The Pentagon is working with artificial intelligence to harness computers to autonomously hunt for Isis militants in Iraq and Syria.
The US Department of Defense (DoD) is developing neural networks to analyse thousands of hours' worth of aerial surveillance video footage from military drones. At the moment, 95% of all military drone video footage is shot by aircraft flying over Iraq and Syria as part of the campaign against the Islamic State.
Neural networks are large networks of artificially intelligent classical computers that are trained using computer algorithms to solve complex problems in a similar way to the human central nervous system, whereby different layers examine different parts of the problem and combine to produce an answer.
In the last two years, computer scientists have demonstrated that neural networks can process images to produce surprising results, such as psychedelic paintings and amazing selfie filters, or use the images to learn to recognise and detect patterns, such as recognising blurred faces from photographs, or predicting social unrest several days in advance. However, it is still difficult to teach computers to think like a human, and research continues.

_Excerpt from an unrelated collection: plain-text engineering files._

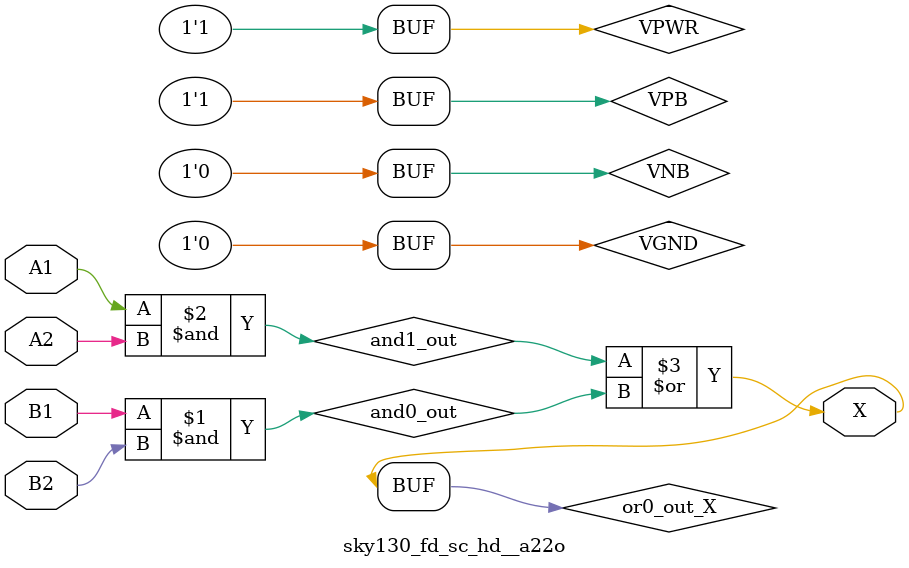
<source format=v>
/*
 * Copyright 2020 The SkyWater PDK Authors
 *
 * Licensed under the Apache License, Version 2.0 (the "License");
 * you may not use this file except in compliance with the License.
 * You may obtain a copy of the License at
 *
 *     https://www.apache.org/licenses/LICENSE-2.0
 *
 * Unless required by applicable law or agreed to in writing, software
 * distributed under the License is distributed on an "AS IS" BASIS,
 * WITHOUT WARRANTIES OR CONDITIONS OF ANY KIND, either express or implied.
 * See the License for the specific language governing permissions and
 * limitations under the License.
 *
 * SPDX-License-Identifier: Apache-2.0
*/


`ifndef SKY130_FD_SC_HD__A22O_TIMING_V
`define SKY130_FD_SC_HD__A22O_TIMING_V

/**
 * a22o: 2-input AND into both inputs of 2-input OR.
 *
 *       X = ((A1 & A2) | (B1 & B2))
 *
 * Verilog simulation timing model.
 */

`timescale 1ns / 1ps
`default_nettype none

`celldefine
module sky130_fd_sc_hd__a22o (
    X ,
    A1,
    A2,
    B1,
    B2
);

    // Module ports
    output X ;
    input  A1;
    input  A2;
    input  B1;
    input  B2;

    // Module supplies
    supply1 VPWR;
    supply0 VGND;
    supply1 VPB ;
    supply0 VNB ;

    // Local signals
    wire and0_out ;
    wire and1_out ;
    wire or0_out_X;

    //  Name  Output     Other arguments
    and and0 (and0_out , B1, B2            );
    and and1 (and1_out , A1, A2            );
    or  or0  (or0_out_X, and1_out, and0_out);
    buf buf0 (X        , or0_out_X         );

endmodule
`endcelldefine

`default_nettype wire
`endif  // SKY130_FD_SC_HD__A22O_TIMING_V

</source>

Humans can't keep up with the amount of drone footage
The military already has thousands of internal and external civilian intelligence analysts that work in three-man teams to scan the drone video footage for abnormal activities, but they are overwhelmed and desperately need help from machines.
"There are a thousand things we want to do with artificial intelligence, machine learning, deep learning, computer vision, but everybody has cautioned us, don't take on too much the first time you do this," the Pentagon's director for defense intelligence for warfighter support Air Force Lt Gen John N T "Jack" Shanahan told Defense One.
"You have to go after a manageable problem, solve it, show early wins and then start to open Pandora's box and go after all of these other challenges across the department."
About 60% of the footage gathered over the battlefield in these countries is benign, but there is also a possibility that some terrorist activity is being masked by clouds during bad weather conditions, so the military wants machine learning that can process the videos to see what else might be going on.
Congress still needs to approve funding
Shanahan is the head of the Algorithmic Warfare Cross Functional Team – a new team set up by the Pentagon to integrate big data and machine learning across the armed forces. So far, there have been efforts to implement computer algorithms, but now the DoD wants a unified approach deployed by the end of this year.
Since 2015, the Pentagon has been working on another similar project that aims to use AI to track and locate mobile missile launchers, like the ones that are used by North Korea. However, the computers need to analyse satellite imagery, which is much less data than military drone footage.
Before the new unit can get off the ground however, the DoD needs Congress to approve $70m (£54.2m) in funds, so that it can invest in the equipment and computer scientists needed to develop the neural networks.